Before taking a position at Houston’s Rice University, Hammond was the founding dean of music for the new arts campus of the State University of New York at Purchase, where he later served as president of the college. He founded Pepsico Summerfare, an international festival of the arts at Purchase, and has been director of the Wisconsin Conservatory of Music in Milwaukee.

A Rhodes scholar educated at Lawrence University and Delhi University, Hammond is a composer and conductor. He is on the board of the Houston Symphony and was a founder of the Prague Mozart Academy, now the European Mozart Academy, in the Czech Republic.

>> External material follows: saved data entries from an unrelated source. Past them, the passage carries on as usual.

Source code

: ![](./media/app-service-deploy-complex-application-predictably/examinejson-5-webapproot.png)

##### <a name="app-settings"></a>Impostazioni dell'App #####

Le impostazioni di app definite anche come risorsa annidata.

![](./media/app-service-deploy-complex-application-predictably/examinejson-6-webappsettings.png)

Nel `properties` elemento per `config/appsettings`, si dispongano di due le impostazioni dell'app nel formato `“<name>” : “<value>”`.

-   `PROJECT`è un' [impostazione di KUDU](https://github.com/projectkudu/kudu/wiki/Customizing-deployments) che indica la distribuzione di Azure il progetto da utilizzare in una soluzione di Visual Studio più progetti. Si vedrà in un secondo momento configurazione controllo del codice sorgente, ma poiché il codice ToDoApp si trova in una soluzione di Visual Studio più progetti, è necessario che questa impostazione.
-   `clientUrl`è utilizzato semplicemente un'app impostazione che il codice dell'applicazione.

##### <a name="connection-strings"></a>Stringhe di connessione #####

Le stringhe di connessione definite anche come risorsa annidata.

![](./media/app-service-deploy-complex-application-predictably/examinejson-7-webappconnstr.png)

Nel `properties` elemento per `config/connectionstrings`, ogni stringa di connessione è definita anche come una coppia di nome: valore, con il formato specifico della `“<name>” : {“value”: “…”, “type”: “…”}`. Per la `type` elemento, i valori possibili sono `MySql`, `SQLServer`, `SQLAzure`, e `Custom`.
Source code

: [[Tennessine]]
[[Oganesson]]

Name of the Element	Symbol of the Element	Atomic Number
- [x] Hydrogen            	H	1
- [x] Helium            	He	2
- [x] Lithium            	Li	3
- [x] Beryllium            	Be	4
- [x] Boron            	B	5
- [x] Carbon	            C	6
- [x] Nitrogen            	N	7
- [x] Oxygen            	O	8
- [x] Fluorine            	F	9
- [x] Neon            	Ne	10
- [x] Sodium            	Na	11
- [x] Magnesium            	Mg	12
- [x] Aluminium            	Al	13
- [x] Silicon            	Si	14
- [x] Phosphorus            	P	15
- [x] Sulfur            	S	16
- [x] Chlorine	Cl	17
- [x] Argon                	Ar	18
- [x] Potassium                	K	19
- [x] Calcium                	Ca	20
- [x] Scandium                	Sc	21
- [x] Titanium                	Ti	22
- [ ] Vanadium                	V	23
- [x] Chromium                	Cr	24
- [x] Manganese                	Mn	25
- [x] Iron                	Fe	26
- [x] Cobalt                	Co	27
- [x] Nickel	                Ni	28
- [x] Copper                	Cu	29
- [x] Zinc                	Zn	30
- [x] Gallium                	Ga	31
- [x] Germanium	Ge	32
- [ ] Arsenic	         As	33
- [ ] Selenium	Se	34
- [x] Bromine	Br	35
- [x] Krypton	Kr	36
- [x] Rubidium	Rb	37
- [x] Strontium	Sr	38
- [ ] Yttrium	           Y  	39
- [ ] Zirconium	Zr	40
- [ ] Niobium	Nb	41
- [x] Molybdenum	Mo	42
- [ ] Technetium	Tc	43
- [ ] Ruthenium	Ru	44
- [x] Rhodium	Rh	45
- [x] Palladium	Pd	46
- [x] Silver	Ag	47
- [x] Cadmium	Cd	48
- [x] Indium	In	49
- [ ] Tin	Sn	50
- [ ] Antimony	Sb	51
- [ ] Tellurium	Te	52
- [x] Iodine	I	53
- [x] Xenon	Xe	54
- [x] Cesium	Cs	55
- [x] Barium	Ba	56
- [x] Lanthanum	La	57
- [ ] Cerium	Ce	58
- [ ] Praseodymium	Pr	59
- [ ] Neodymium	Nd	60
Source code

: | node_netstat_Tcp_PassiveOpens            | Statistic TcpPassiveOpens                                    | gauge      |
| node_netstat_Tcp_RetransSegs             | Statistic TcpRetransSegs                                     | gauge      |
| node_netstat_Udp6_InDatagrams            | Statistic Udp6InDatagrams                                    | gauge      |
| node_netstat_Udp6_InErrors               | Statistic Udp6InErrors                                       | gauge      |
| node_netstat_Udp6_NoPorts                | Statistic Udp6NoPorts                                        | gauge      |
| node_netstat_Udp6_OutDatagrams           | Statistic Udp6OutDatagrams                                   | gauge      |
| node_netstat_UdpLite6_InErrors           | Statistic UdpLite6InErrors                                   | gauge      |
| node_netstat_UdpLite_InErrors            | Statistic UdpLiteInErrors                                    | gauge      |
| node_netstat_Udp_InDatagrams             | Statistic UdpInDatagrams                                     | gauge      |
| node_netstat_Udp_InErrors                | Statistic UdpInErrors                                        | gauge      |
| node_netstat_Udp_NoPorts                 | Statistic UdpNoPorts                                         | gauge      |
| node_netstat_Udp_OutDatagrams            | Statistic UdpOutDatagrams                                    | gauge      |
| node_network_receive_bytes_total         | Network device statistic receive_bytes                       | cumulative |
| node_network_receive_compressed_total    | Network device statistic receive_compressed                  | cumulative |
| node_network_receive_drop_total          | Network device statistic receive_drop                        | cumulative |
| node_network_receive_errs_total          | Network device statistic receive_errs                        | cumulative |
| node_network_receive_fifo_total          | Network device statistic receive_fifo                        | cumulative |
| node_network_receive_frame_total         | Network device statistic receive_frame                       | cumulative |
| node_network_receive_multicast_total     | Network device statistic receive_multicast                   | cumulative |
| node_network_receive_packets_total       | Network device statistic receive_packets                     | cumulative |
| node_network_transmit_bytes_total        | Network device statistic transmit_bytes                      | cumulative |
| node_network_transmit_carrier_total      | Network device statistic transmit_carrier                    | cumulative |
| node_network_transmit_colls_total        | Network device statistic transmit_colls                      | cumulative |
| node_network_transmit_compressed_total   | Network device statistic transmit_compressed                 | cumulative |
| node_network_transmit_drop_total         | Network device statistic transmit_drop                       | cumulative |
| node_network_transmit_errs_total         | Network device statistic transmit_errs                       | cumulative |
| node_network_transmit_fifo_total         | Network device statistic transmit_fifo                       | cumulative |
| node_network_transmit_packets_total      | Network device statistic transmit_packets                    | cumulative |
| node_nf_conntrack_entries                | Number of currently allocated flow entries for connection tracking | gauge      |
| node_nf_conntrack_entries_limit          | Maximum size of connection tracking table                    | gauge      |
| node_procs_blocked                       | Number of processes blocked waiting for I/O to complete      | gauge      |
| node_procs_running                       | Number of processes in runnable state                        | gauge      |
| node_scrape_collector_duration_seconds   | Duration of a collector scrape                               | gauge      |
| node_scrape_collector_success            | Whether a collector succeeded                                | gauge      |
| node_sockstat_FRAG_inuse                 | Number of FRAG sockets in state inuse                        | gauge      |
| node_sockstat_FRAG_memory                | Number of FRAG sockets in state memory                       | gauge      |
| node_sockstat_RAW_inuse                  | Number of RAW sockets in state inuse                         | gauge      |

If confirmed, Hammond would assume the post in a period of relative calm for the agency. When Ivey took over in 1998, it was still reeling from a 40% budget cut under former chairwoman Jane Alexander. And even though the NEA eliminated most grants to individual artists during Alexander’s tenure, the agency remained a target for elimination by conservatives in Congress who perceived it as a supporter of obscene art.

While those changes were made before his tenure, Ivey is credited with engendering new bipartisan support for the NEA by publicly supporting the 1998 Supreme Court ruling that “decency” could be considered in grant-making, and won the first budget increases for the agency in eight years for fiscal years 2000 and 2001 for his community-based Challenge America program.